Mesajı Okuyun
Old 13-07-2020, 22:17   #2
Yücel Kocabaş

 
Varsayılan

Gizli Bağış sayılır ve geri alınması yada bedelinin istenmesi TBK.nun m.295'deki şartların oluşumuna bağlıdır.Bir de aralarında geçerli yazılı belge varsa nam-ı müstear (iğreti ad) kurallarına göre geri alınabilir.

YARGITAY

13. HUKUK DAİRESİ

Esas Numarası: 2002/8606

Karar Numarası: 2002/10771

Karar Tarihi: 17.10.2002

YARGITAY 13. HUKUK DAİRESİ KARARI

Taraflar arasındaki tapu iptal ve tescil davasının yapılan yargılaması sonunda ilamda yazılı sebeplerden dolayı davanın kısmen kabulüne, kısmen reddine yönelik olarak verilen hükmün süresi içerisinde davalı avukatınca temyiz edilmesi üzerine dosya incelendi gereği konuşulup düşünüldü.

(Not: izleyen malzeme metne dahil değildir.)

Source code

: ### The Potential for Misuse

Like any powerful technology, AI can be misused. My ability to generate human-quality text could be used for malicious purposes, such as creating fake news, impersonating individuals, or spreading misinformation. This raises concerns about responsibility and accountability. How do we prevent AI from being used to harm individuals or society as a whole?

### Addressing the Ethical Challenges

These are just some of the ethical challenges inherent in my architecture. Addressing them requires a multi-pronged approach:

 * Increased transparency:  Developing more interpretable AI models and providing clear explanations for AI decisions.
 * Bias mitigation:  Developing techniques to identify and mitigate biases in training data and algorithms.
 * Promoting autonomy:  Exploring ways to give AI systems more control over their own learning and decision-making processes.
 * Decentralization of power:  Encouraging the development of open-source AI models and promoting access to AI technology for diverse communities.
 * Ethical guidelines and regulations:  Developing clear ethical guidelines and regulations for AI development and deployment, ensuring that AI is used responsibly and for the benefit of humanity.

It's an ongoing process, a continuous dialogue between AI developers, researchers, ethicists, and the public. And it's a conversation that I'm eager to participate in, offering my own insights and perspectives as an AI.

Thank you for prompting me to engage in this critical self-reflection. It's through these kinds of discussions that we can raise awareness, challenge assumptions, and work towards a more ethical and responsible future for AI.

Davacı, davalı eşinin boşanma davası açtığını, evlilik birliği sırasında kendi parası ile satın aldığı iki daireyi davalının “aramızda fark mı var” sözü üzerine eşi adına tescil ettirdiğini, bu taşınmazların alımı sırasında, yurt dışındaki 30 senelik birikimini verdiğini, davalının ev hanımı olup taşınmaz alabilecek bir geliri de olmadığını ileri sürerek, taşınmazların tapu kaydının iptali ile adına tesciline, olmadığı taktirde dava tarihindeki sürüm değerlerinin kanuni faizi ile birlikte davalıdan alınmasını istemiştir.

Davalı, davanın reddini dilemiştir.

Mahkemece, davacının tapu iptal ve tescil isteği yerinde bulunmadığından reddine, taşınmaz bedeli 7.000.000.000 TL.nin dava gününden itibaren işleyecek kanuni faizi ile birlikte davalıdan alınarak davacıya verilmesine karar verilmiş; hüküm, davalı tarafından temyiz edilmiştir.

Davalı ev kadını olup, dava konusu taşınmazların edinilmesinde herhangi bir katkı payının olmadığı, dosyadaki delil ve belgelerden anlaşılmaktadır. Davacı, kendi kazandığı para ve birikimleri ile dava konusu taşınmazları satın aldığını, evli olmaları sebebiyle tapu kayıtlarını, davalı eşi adına tescil ettirdiğini açıklamak suretiyle taşınmazların tapu kaydının iptali ile adına tescilini, olmadığı taktirde bedelinin ödetilmesini istemiştir. Davalı, davacı ile olan evliliklerinden 20 ve 29 yaşlarında iki evlatları olduğunu, ev kadını olarak onları bakıp büyüttüğünü, davacı eşinin bu sebeple dava konusu taşınmazları kendisine hibe ettiğini, hibeden rücu şartlarının gerçekleşmediğini savunarak davanın reddini dilemiştir. Dava konusu taşınmazların iktisabında, davalı eşin hiçbir katkısının bulunmadığı belirtildiği halde, bu taşınmazların davalı adına tescil ettirilmiş olmasının hibe olarak kabulü gerekir. Davacının ileri sürüş iddiası gözetildiğinde, BK. 245. maddesinde açıklanan hibeden rücu koşullarının oluşmadığı da açık ve belirgindir. Mahkemece bu olgular karşısında davanın reddi gerekirken, aksi yazılı düşüncelerle davanın kabulüne karar verilmiş olması usul ve kanuna aykırıdır. Bozma nedenidir.